Per Proudhon la giustizia è naturalmente intrinseca nella coscienza e nella storia umana: «giacché, se la giustizia non è innata all’umanità, se le è superiore, esterna e straniera, ne risulta che la società umana non ha leggi proprie, che il soggetto collettivo non ha costume; che lo stato sociale è uno stato contro natura, la civilizzazione è una depravazione».
Sul piano politico Proudhon critica l’accentramento statale (da qui prende forma il concetto di federalismo), auspicando l’abolizione dello Stato e di ogni forma di dominio, così da promuovere quell’assoluto egualitarismo di cui egli si fa assertore: per Proudhon appropriarsi dei frutti di un valore che non è stato prodotto con il proprio lavoro è un furto. Per l’anarchico francese il possesso di un bene è legittimo, non lo è invece la proprietà («La proprietà è un furto!»).
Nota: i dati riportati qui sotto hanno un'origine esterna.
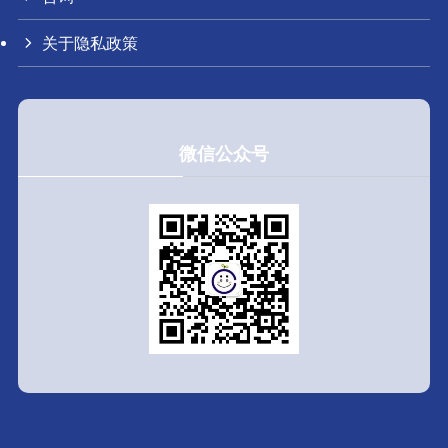
关于隐私政策
微信公众号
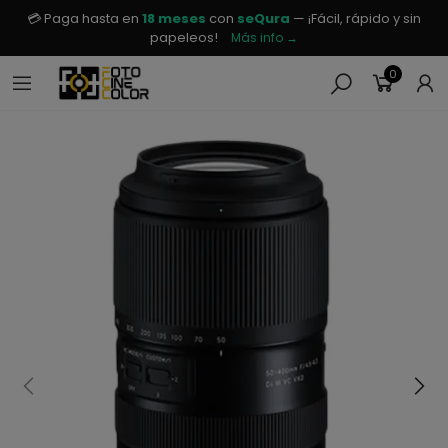
💳 Paga hasta en
18 meses
con
seQura
— ¡Fácil, rápido y sin
papeleos!
Más info →
0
Egli individua proprio nella cristallizzazione della proprietà, tramandata di padre in figlio senza alcun “merito”, la causa principale degli squilibri sociali.
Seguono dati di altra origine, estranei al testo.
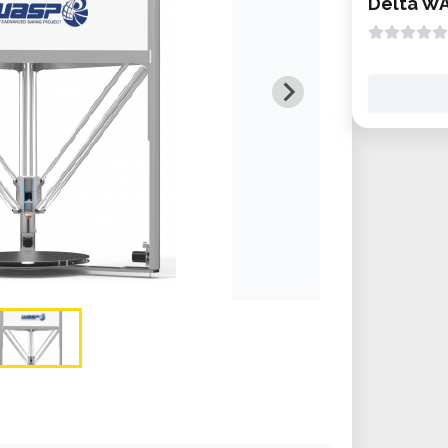
Delta W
Pur essendo un socialista, egli è critico con il socialismo, che sacrifica l’individualità in nome dell’ideologia politica (il suo pensiero è definibile come “individualismo sociale”). Di qui il suo vagheggiamento di una società mutualisticain cui l’uguaglianza e la libertà individuale siano realizzate senza alcuna collettivizzazione. In questo senso va interpretato il progetto della Banca del popolo (1949) che avrebbe dovuto favorire, mediante l’utilizzo di “buoni di lavoro”, lo scambio fra i lavoratori con credito a basso tasso d’interesse. L’idea fu quella di favorire lo sviluppo di una rete associativa di lavoratori liberi e tra loro federati, che eliminasse la figura parassitaria del finanziere (che guadagna denaro prestando altro denaro), in modo che tutti potessero avere a disposizione i capitali necessari a realizzare una società di piccoli imprenditori, liberi e né sfruttatori né sfruttati.